Top of DATASET CONTENT

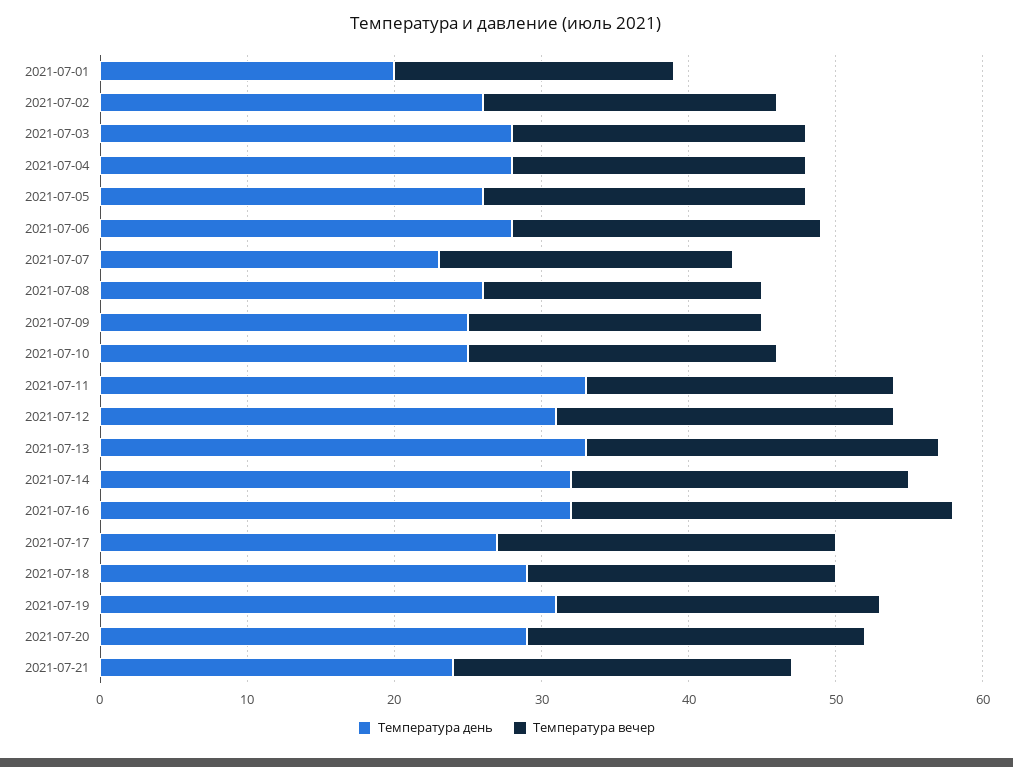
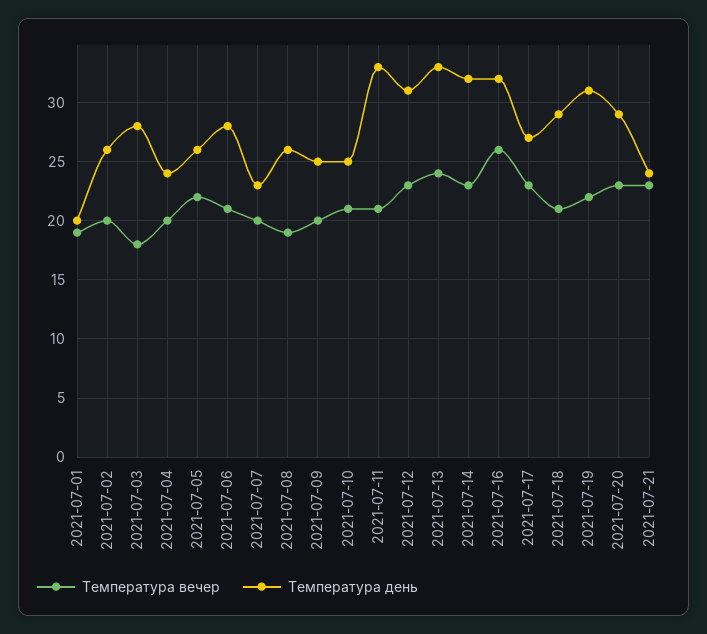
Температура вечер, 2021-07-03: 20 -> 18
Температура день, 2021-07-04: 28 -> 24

Bottom of DATASET CONTENT
Top of DATASET CONTENT

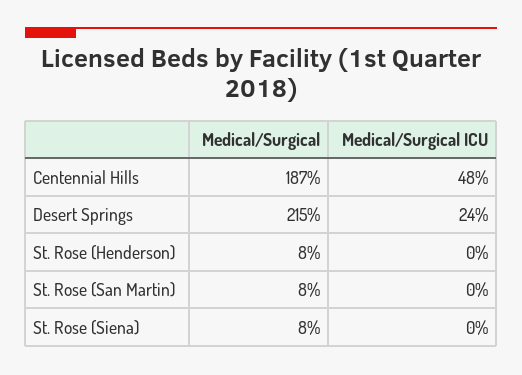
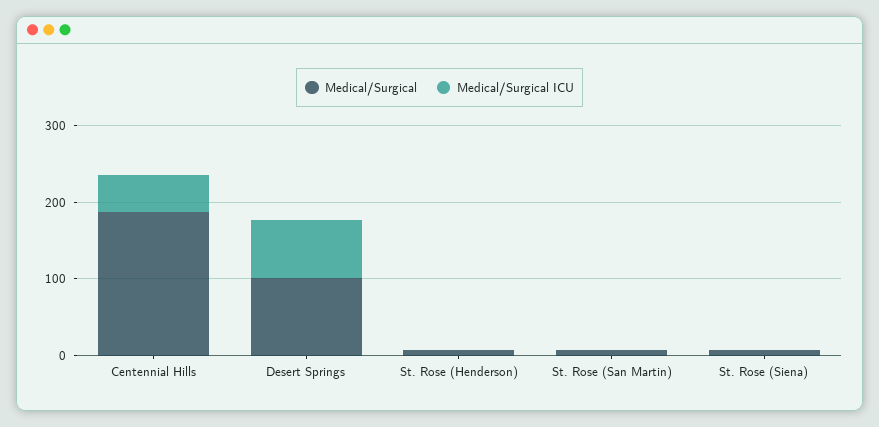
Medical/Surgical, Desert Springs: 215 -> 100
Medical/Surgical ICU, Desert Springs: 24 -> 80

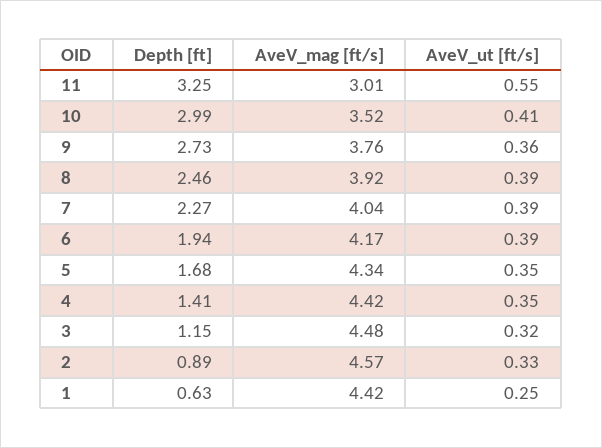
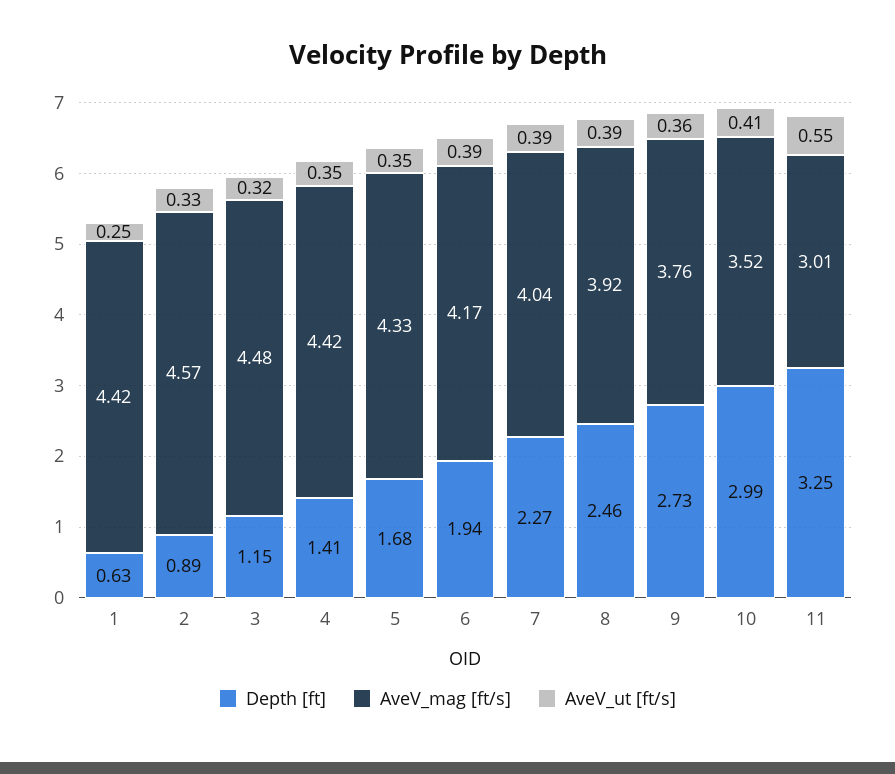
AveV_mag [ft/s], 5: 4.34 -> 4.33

Bottom of DATASET CONTENT
Top of DATASET CONTENT

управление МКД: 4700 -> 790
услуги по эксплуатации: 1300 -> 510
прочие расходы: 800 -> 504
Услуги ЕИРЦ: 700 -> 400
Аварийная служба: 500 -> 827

Bottom of DATASET CONTENT

# [WORK TO COMPLETE]
Every line above that includes the word "Springs" must appear in the answer.

# [EXERCISE RESPONSE]
Medical/Surgical, Desert Springs: 215 -> 100
Medical/Surgical ICU, Desert Springs: 24 -> 80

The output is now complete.